When we were wrapping up, I remember telling him I was feeling a bit overwhelmed by New York City and the challenges that lay ahead.  I told him I had always thought I was fearless, but now that I was really in the city on my own, trying to figure out how to build a life in the theatre, I wasn’t so sure anymore.  He looked at me and said: “How old are you?”  I told him, 22.  He said “And you moved from Boston to NYC alone to be in the theatre without knowing a soul here?”  I nodded.  He looked me in the eyes, smiled, and said “That sounds pretty brave to me.”  I have never forgotten those words, and I will never forget his kindness.

Mr. and Mrs. Fitch

I love John Lithgow.  I’d love him even if I hadn’t worked with him on that fun video for New York Public Library.  I also love Jennifer Ehle, and sure hope to work with her someday.  I also love Douglas Carter Beane’s plays.  So I had to see Mr. and Mrs. Fitch.  I found myself struck by some sympathies between the play and another play I saw Off-Off Broadway a few months ago, Inventing Avi, by Robert Cary and Benjamin Feldman, starring our dear friend Alix Korey (who was brilliant as a wigged-out producer).  In both cases, the main characters found fame by inventing a make-believe personality–only to have it take life and take over to disastrous effect.  All three playwrights clearly had a lot of fun exploring this clever idea.  Mr. Lithgow and Ms. Ehle were wonderful, of course, playing in a kind of contemporary Noel Coward vein.  It seems they can both truly play anything, and I can’t wait to see what they do next.

God of Carnage

Being a former resident of Brooklyn’s Park Slope added a special zest of enjoyment when my partner and I went to see God of Carnage with its third cast.  We enjoyed the performances greatly, and recognized the characters as people we could have seen on the Slope’s 7th Avenue any day.  It was especially fun seeing Janet McTeer sink her teeth into a viciously comic role, having loved her performances in A Doll’s House and Mary Stuart previously.  It was a fun evening of theatrical bloodletting and the audience loved both Yazmina Reza’s witty barbs and the four strong actors’ energetic deliveries.  An amusing and also thematically sobering play.

A Tea Party Symposium

I was delighted to be invited as the keynote speaker for St. Peter’s College’s recent Lewis Carroll Symposium.  English Club President Jonathan Brantley (wearing the stylish brown hare ears in the photo) and his fellow club members put together a great afternoon of events.  As requested, I gave an informal talk about how I “fell down the rabbit hole” and became a Lewis Carroll fan for life, ending up as President of the Lewis Carroll Society of North America.  Jonathan presented a very good paper giving attendees an overview of the creation of the two “Alice” books, and their continuing impact on our culture.  There was also a frabjous and bountiful buffet of Carrollian treats, including some elegant cupcakes bearing Cheshire Cat smiles, or quotes like “Eat Me” and “Drink Me”.  I was very impressed with all the organization that went into the afternoon, and had a great time talking with both students and faculty.  A brillig event!
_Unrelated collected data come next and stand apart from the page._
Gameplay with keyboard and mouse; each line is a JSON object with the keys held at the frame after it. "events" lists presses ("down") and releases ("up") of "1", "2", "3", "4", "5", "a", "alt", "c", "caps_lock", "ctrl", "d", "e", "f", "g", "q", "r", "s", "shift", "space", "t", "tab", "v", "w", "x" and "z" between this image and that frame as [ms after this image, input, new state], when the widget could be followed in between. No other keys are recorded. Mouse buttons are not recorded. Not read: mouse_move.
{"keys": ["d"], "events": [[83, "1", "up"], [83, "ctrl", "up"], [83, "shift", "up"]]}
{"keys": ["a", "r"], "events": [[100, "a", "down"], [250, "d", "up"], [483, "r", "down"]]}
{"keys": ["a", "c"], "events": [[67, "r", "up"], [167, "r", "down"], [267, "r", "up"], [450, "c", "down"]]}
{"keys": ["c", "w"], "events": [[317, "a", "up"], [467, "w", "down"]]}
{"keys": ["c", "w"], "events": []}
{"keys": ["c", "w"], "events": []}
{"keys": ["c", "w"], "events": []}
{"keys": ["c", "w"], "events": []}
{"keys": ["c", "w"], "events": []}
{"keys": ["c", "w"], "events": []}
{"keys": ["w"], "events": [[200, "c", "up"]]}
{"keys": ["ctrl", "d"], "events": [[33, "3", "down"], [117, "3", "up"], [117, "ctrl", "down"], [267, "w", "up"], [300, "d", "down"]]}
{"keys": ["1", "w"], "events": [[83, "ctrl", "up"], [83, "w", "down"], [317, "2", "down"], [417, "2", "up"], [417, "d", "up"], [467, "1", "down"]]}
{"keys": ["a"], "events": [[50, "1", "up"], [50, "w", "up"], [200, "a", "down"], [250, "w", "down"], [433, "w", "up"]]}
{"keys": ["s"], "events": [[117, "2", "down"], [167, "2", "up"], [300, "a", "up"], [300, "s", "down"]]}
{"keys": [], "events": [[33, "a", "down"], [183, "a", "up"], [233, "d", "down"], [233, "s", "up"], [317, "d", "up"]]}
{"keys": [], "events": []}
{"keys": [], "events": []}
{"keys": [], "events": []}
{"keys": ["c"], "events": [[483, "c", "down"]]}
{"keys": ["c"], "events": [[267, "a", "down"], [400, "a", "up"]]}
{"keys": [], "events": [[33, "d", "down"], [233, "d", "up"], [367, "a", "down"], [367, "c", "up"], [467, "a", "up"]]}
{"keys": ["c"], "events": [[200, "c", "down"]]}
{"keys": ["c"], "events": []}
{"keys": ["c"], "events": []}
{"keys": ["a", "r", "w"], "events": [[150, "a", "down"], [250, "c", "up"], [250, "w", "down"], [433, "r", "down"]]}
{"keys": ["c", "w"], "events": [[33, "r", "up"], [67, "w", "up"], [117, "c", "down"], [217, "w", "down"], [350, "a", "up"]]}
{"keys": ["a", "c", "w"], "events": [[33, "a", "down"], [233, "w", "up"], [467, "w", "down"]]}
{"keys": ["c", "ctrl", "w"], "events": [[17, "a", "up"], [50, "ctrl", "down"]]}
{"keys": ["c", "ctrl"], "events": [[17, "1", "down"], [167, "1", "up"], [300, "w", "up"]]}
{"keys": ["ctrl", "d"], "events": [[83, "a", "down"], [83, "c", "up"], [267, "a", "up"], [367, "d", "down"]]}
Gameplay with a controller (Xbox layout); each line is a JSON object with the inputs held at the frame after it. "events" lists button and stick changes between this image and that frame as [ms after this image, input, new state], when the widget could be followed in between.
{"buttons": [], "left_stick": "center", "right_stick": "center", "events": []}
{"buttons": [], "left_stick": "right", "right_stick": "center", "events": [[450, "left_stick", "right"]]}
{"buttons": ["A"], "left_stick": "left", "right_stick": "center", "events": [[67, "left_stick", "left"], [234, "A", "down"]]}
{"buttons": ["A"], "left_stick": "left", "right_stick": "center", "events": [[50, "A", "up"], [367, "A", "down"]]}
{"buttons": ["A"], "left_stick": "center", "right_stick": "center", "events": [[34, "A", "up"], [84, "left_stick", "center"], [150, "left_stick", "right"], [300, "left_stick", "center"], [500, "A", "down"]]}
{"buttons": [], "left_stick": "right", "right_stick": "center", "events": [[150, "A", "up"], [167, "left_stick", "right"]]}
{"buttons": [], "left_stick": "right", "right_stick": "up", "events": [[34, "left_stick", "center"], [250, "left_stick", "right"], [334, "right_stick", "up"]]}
My Voiceover Presentation Was a Hit!

I had a great time presenting my seminar about proper use of voiceovers in eLearning at the eLearning Guild’s Learning Solutions Conference in Orlando, Florida.  My audience was attentive and appreciative, and we had a great discussion.  Word of mouth and written feedback afterward was terrific–great to know my talk “hit the spot” with attendees!  My thanks to all who attended and participated.  I look forward to presenting my talk again at other venues.

February 2010

I had a number of good auditions this month, and a number of callbacks from those.  No bookings, but great feedback, and so I press on!  I also did more Lewis Carroll-related interviews in anticipation of the March release of the Tim Burton “Alice” film sequel.  Interviews included a recorded interview for NPR, and a phone interview Charlene Gianetti for her excellent site, womanaroundtown.com.  You can read the resulting article, in which I’m heavily quoted, here.  I also did an interview for a Polish publication that I was assured was a cross between Time and New Yorker magazine.  I’ll look forward to reading a translation of that article.